Diuntungkan oleh adanya berbagai milis di internet, kita bisa “menonton” hal-hal yang oleh mayoritas kita tidak pernah kita alami. Salah satu kabar tergres dari sebuah milist menggambarkan:”Di tengah kemiskinan yg menggerogoti bangsa ini, tiga menteri dan ratusan pengusaha kakap hadir di Singapura untuk menghadiri acara pernikahan seorang konglomerat kelas kakap
Dalam sebuah pertemuan yang diadakan oleh almamater saya, Fakultas Psikologi, beberapa dari kami, terhenyak ketika diminta menjawab pertanyaan: “Apa yang sudah Anda sumbangkan pada almamater?” Ada teman yang spontan menjawab bahwa ia giat mengupayakan pembangunan gedung fakultas, ada yang mengarang hymne dan adapula yang aktif dalam kegiatan kegiatan dies natalis. Saya pribadi merasa tertampar dan sangat menyadari betapa selama ini belum ada kontribusi signifikan yang saya sumbangkan ke fakultas. Apapun kontribusinya, seberapa pun besarnya, kepada lembaga, mulai dari yang sekecil apapun, baik keluarga, rukun tetangga, almamater, perusahaan bahkan negara, bila kita sudah melakukannya, sebenarnya bisa membuat kita berjalan lebih tegak dan ”merasa kaya”.

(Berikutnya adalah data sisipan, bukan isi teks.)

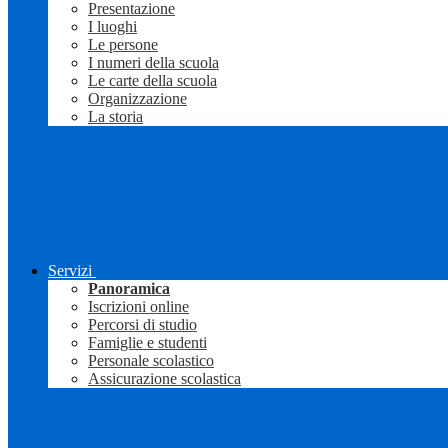
Presentazione
I luoghi
Le persone
I numeri della scuola
Le carte della scuola
Organizzazione
La storia
Servizi
Panoramica
Iscrizioni online
Percorsi di studio
Famiglie e studenti
Personale scolastico
Assicurazione scolastica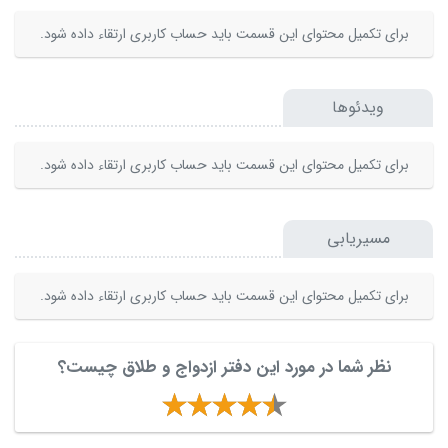
برای تکمیل محتوای این قسمت باید حساب کاربری ارتقاء داده شود.
ویدئوها
برای تکمیل محتوای این قسمت باید حساب کاربری ارتقاء داده شود.
مسیریابی
برای تکمیل محتوای این قسمت باید حساب کاربری ارتقاء داده شود.
نظر شما در مورد این دفتر ازدواج و طلاق چیست؟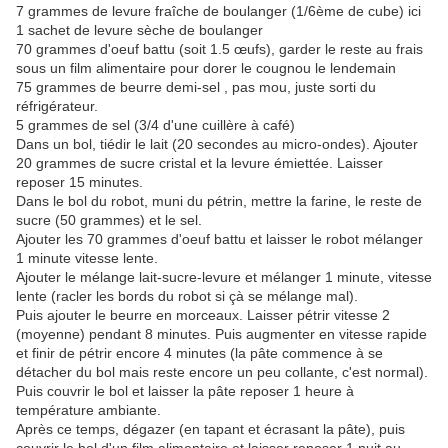
7 grammes de levure fraîche de boulanger (1/6ème de cube) ici
1 sachet de levure sèche de boulanger
70 grammes d'oeuf battu (soit 1.5 œufs), garder le reste au frais
sous un film alimentaire pour dorer le cougnou le lendemain
75 grammes de beurre demi-sel , pas mou, juste sorti du
réfrigérateur.
5 grammes de sel (3/4 d'une cuillère à café)
Dans un bol, tiédir le lait (20 secondes au micro-ondes). Ajouter
20 grammes de sucre cristal et la levure émiettée. Laisser
reposer 15 minutes.
Dans le bol du robot, muni du pétrin, mettre la farine, le reste de
sucre (50 grammes) et le sel.
Ajouter les 70 grammes d'oeuf battu et laisser le robot mélanger
1 minute vitesse lente.
Ajouter le mélange lait-sucre-levure et mélanger 1 minute, vitesse
lente (racler les bords du robot si çà se mélange mal).
Puis ajouter le beurre en morceaux. Laisser pétrir vitesse 2
(moyenne) pendant 8 minutes. Puis augmenter en vitesse rapide
et finir de pétrir encore 4 minutes (la pâte commence à se
détacher du bol mais reste encore un peu collante, c'est normal).
Puis couvrir le bol et laisser la pâte reposer 1 heure à
température ambiante.
Après ce temps, dégazer (en tapant et écrasant la pâte), puis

Teman-teman saya di milist ”penggemar makan” adalah orang-orang istimewa. Meski latar belakang pendidikan dan pekerjaannya beragam, mereka punya kebiasaan yang kurang lebih sama. Di samping membahas, mengupas dan men-share pengalaman mengenai makanan, pengalaman hidup yang signifikan seperti perjalanan, kamera baru, pernikahan ataupun situasi ”menjadi ibu baru” pun ditulis. Dalam milist itu, kita pun saling membahas apresiasi kita terhadap persahabatan dan kekeluargaan di antara kita, sehingga terasa sekali bahwa setiap individu anggotanya masing-masing ”enjoy”, merasa bahagia dan ’berisi’. Ternyata, dari pertemanan sederhana ini kita bisa belajar bahwa tidak selamanya harta yang berlimpah membuat orang merasa kaya. Kekayaan pengetahuan, perasaan, reaksi emosi, kreativitas, struktur kepribadian yang demokratis dan terbuka menyebabkan orang merasa bebas, tidak terkungkung dan bisa menjangkau apa yang diinginkannya secara realistis.
Sebagai bangsa yang merdeka, setiap individu sebenarnya bisa memanfaatkan kebebasan memilih jalan pikir, rasa dan tindakannya. Setiap pilihan yang cermat akan membuat individu puas dan merasa hidup lebih baik. Bila kita kurang menyadari bahwa pilihan pengalaman dan perasaannya dalam interaksi dengan orang lain bisa ’memperkaya’ diri kita, maka pengalaman dengan orang tertentu sering ”lewat begitu saja” dan tidak dihayati dengan mengerahkan seluruh penginderaan sehingga pengalaman tidak terpotret kemudian terserap secara optimal, di samping tidak terintegrasi dengan perasaan yang menyertainya. Ketidaksadaran dan ketidakmampuan inilah yang sering menyebabkan orang yang kaya uang makin berusaha menimbun kekayaanya atau orang yang tidak mempunyai cukup uang merasa miskin.